(Stored data entries)
____________________
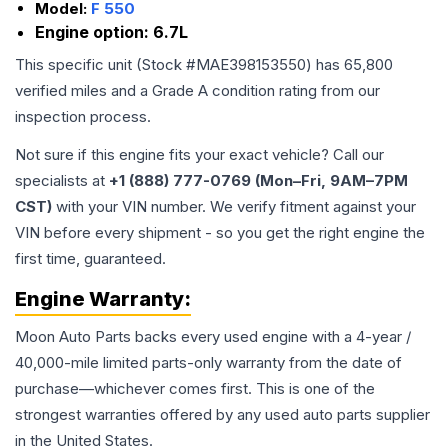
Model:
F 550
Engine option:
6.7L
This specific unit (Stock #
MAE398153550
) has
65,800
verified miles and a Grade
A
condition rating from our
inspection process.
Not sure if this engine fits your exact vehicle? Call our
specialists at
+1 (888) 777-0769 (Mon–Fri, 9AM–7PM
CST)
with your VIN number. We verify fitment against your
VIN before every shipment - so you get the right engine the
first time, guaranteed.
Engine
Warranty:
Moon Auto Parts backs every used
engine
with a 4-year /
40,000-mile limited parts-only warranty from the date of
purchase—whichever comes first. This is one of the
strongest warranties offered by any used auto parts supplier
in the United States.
____________________
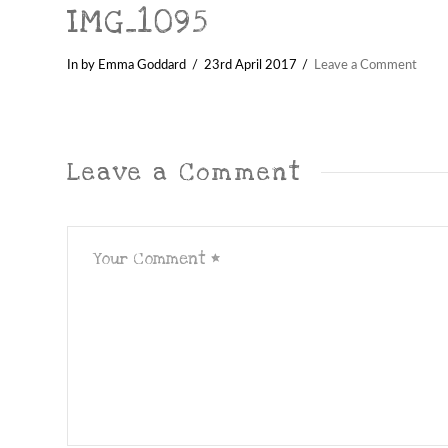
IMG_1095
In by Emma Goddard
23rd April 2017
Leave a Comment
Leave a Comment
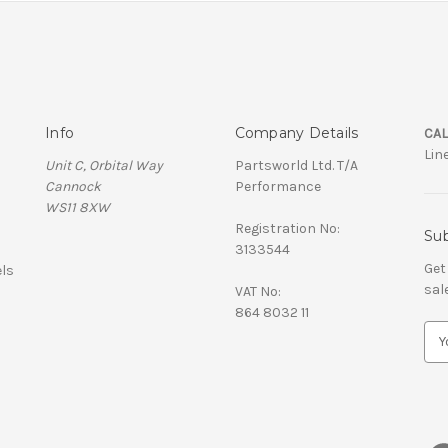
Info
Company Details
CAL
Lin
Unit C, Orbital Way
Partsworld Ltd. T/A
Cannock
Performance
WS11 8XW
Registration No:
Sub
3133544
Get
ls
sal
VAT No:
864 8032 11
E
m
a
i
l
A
____________________
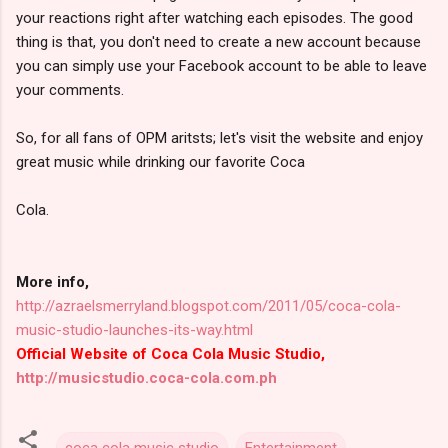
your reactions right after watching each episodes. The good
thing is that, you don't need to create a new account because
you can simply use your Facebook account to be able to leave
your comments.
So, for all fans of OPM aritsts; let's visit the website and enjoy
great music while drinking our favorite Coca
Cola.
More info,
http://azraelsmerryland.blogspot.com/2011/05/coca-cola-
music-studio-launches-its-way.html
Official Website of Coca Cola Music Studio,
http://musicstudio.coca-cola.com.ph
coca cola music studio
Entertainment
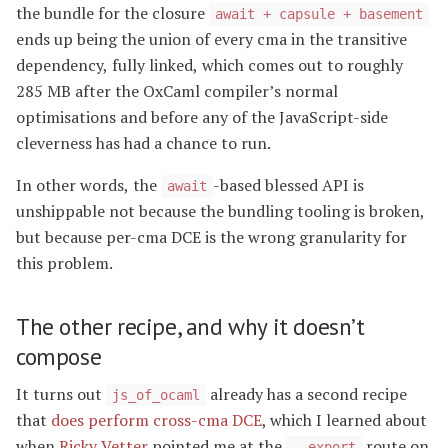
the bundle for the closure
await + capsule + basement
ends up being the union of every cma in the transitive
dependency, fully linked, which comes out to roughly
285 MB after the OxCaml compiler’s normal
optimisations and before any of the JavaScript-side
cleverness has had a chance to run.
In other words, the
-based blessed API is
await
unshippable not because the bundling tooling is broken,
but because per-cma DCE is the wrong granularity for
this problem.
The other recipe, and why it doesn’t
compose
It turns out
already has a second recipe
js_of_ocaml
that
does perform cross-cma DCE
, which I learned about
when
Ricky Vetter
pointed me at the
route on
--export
____________________
[Problem to solve]
Reproduce the rows starting at the line containing "your reactions right" and ending at the line containing "http://musicstudio.coca-cola.com.ph", substituting "Twitter" for "Facebook" and leaving everything else unchanged.

[Your solution]
your reactions right after watching each episodes. The good
thing is that, you don't need to create a new account because
you can simply use your Twitter account to be able to leave
your comments.
So, for all fans of OPM aritsts; let's visit the website and enjoy
great music while drinking our favorite Coca
Cola.
More info,
http://azraelsmerryland.blogspot.com/2011/05/coca-cola-
music-studio-launches-its-way.html
Official Website of Coca Cola Music Studio,
http://musicstudio.coca-cola.com.ph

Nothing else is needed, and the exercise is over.